To-do item
Exactly as written, transcribe the data that follows.

Given data

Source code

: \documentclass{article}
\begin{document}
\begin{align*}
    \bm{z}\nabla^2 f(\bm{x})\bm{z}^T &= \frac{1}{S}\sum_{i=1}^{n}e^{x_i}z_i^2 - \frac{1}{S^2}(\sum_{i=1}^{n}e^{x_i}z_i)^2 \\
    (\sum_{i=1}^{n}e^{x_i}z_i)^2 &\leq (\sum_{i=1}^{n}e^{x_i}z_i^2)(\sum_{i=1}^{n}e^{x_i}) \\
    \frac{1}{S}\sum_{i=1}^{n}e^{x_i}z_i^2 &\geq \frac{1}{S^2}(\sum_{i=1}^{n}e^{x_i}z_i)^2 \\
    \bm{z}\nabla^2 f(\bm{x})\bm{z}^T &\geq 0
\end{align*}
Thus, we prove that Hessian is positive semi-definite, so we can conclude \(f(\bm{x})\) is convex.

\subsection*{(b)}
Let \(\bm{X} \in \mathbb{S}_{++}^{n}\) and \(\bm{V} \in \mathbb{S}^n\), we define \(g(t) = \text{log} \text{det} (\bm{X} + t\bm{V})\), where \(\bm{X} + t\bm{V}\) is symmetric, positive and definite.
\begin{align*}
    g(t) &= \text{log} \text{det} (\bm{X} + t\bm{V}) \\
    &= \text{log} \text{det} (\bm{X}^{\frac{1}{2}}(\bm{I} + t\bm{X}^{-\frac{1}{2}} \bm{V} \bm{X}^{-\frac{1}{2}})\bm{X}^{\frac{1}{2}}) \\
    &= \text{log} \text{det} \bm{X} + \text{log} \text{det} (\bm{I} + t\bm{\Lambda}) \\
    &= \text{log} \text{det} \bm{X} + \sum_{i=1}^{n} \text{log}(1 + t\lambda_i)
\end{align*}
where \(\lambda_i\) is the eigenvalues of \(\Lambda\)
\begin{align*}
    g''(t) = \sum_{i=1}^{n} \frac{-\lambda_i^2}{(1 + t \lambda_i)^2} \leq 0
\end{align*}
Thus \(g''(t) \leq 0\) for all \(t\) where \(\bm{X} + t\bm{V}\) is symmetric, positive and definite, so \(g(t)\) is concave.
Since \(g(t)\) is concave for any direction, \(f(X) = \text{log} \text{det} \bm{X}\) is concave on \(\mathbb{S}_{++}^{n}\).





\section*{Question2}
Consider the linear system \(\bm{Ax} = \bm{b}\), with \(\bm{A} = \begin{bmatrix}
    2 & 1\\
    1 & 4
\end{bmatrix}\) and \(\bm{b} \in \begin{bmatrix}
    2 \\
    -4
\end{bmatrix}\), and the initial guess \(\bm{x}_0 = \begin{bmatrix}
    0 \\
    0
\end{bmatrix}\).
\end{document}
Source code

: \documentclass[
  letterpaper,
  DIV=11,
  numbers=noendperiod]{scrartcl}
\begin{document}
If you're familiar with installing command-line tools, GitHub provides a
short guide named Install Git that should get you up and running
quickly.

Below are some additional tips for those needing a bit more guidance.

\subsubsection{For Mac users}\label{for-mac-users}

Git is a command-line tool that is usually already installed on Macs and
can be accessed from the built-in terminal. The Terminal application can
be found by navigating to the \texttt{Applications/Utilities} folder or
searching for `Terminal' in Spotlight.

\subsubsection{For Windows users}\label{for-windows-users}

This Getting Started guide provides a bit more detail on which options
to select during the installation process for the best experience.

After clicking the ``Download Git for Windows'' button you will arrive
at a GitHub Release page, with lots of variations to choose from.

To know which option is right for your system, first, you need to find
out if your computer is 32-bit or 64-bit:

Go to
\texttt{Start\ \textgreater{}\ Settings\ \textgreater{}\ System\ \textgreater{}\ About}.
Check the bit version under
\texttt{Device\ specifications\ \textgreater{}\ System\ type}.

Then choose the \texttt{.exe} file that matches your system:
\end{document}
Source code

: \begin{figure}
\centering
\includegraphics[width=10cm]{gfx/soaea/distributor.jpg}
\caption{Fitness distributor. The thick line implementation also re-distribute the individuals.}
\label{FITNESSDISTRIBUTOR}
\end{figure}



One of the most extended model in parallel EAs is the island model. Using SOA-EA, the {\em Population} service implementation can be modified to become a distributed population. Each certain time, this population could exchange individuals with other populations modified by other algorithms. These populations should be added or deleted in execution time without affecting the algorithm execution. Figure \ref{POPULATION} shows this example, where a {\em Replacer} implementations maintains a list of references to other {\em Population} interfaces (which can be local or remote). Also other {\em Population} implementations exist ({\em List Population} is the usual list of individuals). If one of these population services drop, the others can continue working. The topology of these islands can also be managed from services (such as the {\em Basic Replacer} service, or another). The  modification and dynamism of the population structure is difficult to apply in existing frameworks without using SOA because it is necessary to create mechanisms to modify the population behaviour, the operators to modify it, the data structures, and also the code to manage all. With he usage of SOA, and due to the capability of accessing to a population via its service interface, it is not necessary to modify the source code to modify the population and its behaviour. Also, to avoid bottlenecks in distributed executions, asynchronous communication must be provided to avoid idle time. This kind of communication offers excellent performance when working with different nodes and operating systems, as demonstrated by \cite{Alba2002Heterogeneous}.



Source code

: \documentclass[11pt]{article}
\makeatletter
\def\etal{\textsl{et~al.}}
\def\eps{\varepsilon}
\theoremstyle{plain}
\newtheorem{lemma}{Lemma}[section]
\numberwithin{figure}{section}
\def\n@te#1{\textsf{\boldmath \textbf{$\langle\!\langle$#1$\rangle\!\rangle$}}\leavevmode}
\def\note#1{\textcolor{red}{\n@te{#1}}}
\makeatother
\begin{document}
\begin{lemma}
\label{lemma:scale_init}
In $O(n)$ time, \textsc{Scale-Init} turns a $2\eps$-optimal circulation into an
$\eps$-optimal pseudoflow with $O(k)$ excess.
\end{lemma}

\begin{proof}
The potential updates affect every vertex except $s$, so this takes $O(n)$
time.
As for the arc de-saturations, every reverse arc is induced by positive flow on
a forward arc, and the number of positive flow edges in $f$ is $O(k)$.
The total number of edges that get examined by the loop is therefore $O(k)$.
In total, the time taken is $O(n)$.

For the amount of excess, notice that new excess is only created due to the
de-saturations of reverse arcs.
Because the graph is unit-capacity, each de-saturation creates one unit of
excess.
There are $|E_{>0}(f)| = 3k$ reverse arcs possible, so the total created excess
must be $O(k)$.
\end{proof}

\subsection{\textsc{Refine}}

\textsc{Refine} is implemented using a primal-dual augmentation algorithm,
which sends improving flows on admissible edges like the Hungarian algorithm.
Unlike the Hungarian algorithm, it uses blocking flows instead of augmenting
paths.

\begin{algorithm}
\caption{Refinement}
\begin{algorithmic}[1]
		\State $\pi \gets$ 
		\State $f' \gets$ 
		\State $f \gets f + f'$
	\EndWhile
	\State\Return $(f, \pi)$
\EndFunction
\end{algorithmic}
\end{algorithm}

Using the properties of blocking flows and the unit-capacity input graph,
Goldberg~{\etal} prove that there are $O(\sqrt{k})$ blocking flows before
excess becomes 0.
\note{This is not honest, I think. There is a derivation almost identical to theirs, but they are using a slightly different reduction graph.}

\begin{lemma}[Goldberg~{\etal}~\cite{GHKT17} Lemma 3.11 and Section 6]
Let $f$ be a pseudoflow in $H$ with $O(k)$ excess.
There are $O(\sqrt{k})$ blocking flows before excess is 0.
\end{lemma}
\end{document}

Solution for this problem
Source code

: \documentclass{article}
\begin{document}
\begin{align*}
    \bm{z}\nabla^2 f(\bm{x})\bm{z}^T &= \frac{1}{S}\sum_{i=1}^{n}e^{x_i}z_i^2 - \frac{1}{S^2}(\sum_{i=1}^{n}e^{x_i}z_i)^2 \\
    (\sum_{i=1}^{n}e^{x_i}z_i)^2 &\leq (\sum_{i=1}^{n}e^{x_i}z_i^2)(\sum_{i=1}^{n}e^{x_i}) \\
    \frac{1}{S}\sum_{i=1}^{n}e^{x_i}z_i^2 &\geq \frac{1}{S^2}(\sum_{i=1}^{n}e^{x_i}z_i)^2 \\
    \bm{z}\nabla^2 f(\bm{x})\bm{z}^T &\geq 0
\end{align*}
Thus, we prove that Hessian is positive semi-definite, so we can conclude \(f(\bm{x})\) is convex.

\subsection*{(b)}
Let \(\bm{X} \in \mathbb{S}_{++}^{n}\) and \(\bm{V} \in \mathbb{S}^n\), we define \(g(t) = \text{log} \text{det} (\bm{X} + t\bm{V})\), where \(\bm{X} + t\bm{V}\) is symmetric, positive and definite.
\begin{align*}
    g(t) &= \text{log} \text{det} (\bm{X} + t\bm{V}) \\
    &= \text{log} \text{det} (\bm{X}^{\frac{1}{2}}(\bm{I} + t\bm{X}^{-\frac{1}{2}} \bm{V} \bm{X}^{-\frac{1}{2}})\bm{X}^{\frac{1}{2}}) \\
    &= \text{log} \text{det} \bm{X} + \text{log} \text{det} (\bm{I} + t\bm{\Lambda}) \\
    &= \text{log} \text{det} \bm{X} + \sum_{i=1}^{n} \text{log}(1 + t\lambda_i)
\end{align*}
where \(\lambda_i\) is the eigenvalues of \(\Lambda\)
\begin{align*}
    g''(t) = \sum_{i=1}^{n} \frac{-\lambda_i^2}{(1 + t \lambda_i)^2} \leq 0
\end{align*}
Thus \(g''(t) \leq 0\) for all \(t\) where \(\bm{X} + t\bm{V}\) is symmetric, positive and definite, so \(g(t)\) is concave.
Since \(g(t)\) is concave for any direction, \(f(X) = \text{log} \text{det} \bm{X}\) is concave on \(\mathbb{S}_{++}^{n}\).





\section*{Question2}
Consider the linear system \(\bm{Ax} = \bm{b}\), with \(\bm{A} = \begin{bmatrix}
    2 & 1\\
    1 & 4
\end{bmatrix}\) and \(\bm{b} \in \begin{bmatrix}
    2 \\
    -4
\end{bmatrix}\), and the initial guess \(\bm{x}_0 = \begin{bmatrix}
    0 \\
    0
\end{bmatrix}\).
\end{document}
Source code

: \documentclass[
  letterpaper,
  DIV=11,
  numbers=noendperiod]{scrartcl}
\begin{document}
If you're familiar with installing command-line tools, GitHub provides a
short guide named Install Git that should get you up and running
quickly.

Below are some additional tips for those needing a bit more guidance.

\subsubsection{For Mac users}\label{for-mac-users}

Git is a command-line tool that is usually already installed on Macs and
can be accessed from the built-in terminal. The Terminal application can
be found by navigating to the \texttt{Applications/Utilities} folder or
searching for `Terminal' in Spotlight.

\subsubsection{For Windows users}\label{for-windows-users}

This Getting Started guide provides a bit more detail on which options
to select during the installation process for the best experience.

After clicking the ``Download Git for Windows'' button you will arrive
at a GitHub Release page, with lots of variations to choose from.

To know which option is right for your system, first, you need to find
out if your computer is 32-bit or 64-bit:

Go to
\texttt{Start\ \textgreater{}\ Settings\ \textgreater{}\ System\ \textgreater{}\ About}.
Check the bit version under
\texttt{Device\ specifications\ \textgreater{}\ System\ type}.

Then choose the \texttt{.exe} file that matches your system:
\end{document}
Source code

: \begin{figure}
\centering
\includegraphics[width=10cm]{gfx/soaea/distributor.jpg}
\caption{Fitness distributor. The thick line implementation also re-distribute the individuals.}
\label{FITNESSDISTRIBUTOR}
\end{figure}



One of the most extended model in parallel EAs is the island model. Using SOA-EA, the {\em Population} service implementation can be modified to become a distributed population. Each certain time, this population could exchange individuals with other populations modified by other algorithms. These populations should be added or deleted in execution time without affecting the algorithm execution. Figure \ref{POPULATION} shows this example, where a {\em Replacer} implementations maintains a list of references to other {\em Population} interfaces (which can be local or remote). Also other {\em Population} implementations exist ({\em List Population} is the usual list of individuals). If one of these population services drop, the others can continue working. The topology of these islands can also be managed from services (such as the {\em Basic Replacer} service, or another). The  modification and dynamism of the population structure is difficult to apply in existing frameworks without using SOA because it is necessary to create mechanisms to modify the population behaviour, the operators to modify it, the data structures, and also the code to manage all. With he usage of SOA, and due to the capability of accessing to a population via its service interface, it is not necessary to modify the source code to modify the population and its behaviour. Also, to avoid bottlenecks in distributed executions, asynchronous communication must be provided to avoid idle time. This kind of communication offers excellent performance when working with different nodes and operating systems, as demonstrated by \cite{Alba2002Heterogeneous}.



Source code

: \documentclass[11pt]{article}
\makeatletter
\def\etal{\textsl{et~al.}}
\def\eps{\varepsilon}
\theoremstyle{plain}
\newtheorem{lemma}{Lemma}[section]
\numberwithin{figure}{section}
\def\n@te#1{\textsf{\boldmath \textbf{$\langle\!\langle$#1$\rangle\!\rangle$}}\leavevmode}
\def\note#1{\textcolor{red}{\n@te{#1}}}
\makeatother
\begin{document}
\begin{lemma}
\label{lemma:scale_init}
In $O(n)$ time, \textsc{Scale-Init} turns a $2\eps$-optimal circulation into an
$\eps$-optimal pseudoflow with $O(k)$ excess.
\end{lemma}

\begin{proof}
The potential updates affect every vertex except $s$, so this takes $O(n)$
time.
As for the arc de-saturations, every reverse arc is induced by positive flow on
a forward arc, and the number of positive flow edges in $f$ is $O(k)$.
The total number of edges that get examined by the loop is therefore $O(k)$.
In total, the time taken is $O(n)$.

For the amount of excess, notice that new excess is only created due to the
de-saturations of reverse arcs.
Because the graph is unit-capacity, each de-saturation creates one unit of
excess.
There are $|E_{>0}(f)| = 3k$ reverse arcs possible, so the total created excess
must be $O(k)$.
\end{proof}

\subsection{\textsc{Refine}}

\textsc{Refine} is implemented using a primal-dual augmentation algorithm,
which sends improving flows on admissible edges like the Hungarian algorithm.
Unlike the Hungarian algorithm, it uses blocking flows instead of augmenting
paths.

\begin{algorithm}
\caption{Refinement}
\begin{algorithmic}[1]
		\State $\pi \gets$ 
		\State $f' \gets$ 
		\State $f \gets f + f'$
	\EndWhile
	\State\Return $(f, \pi)$
\EndFunction
\end{algorithmic}
\end{algorithm}

Using the properties of blocking flows and the unit-capacity input graph,
Goldberg~{\etal} prove that there are $O(\sqrt{k})$ blocking flows before
excess becomes 0.
\note{This is not honest, I think. There is a derivation almost identical to theirs, but they are using a slightly different reduction graph.}

\begin{lemma}[Goldberg~{\etal}~\cite{GHKT17} Lemma 3.11 and Section 6]
Let $f$ be a pseudoflow in $H$ with $O(k)$ excess.
There are $O(\sqrt{k})$ blocking flows before excess is 0.
\end{lemma}
\end{document}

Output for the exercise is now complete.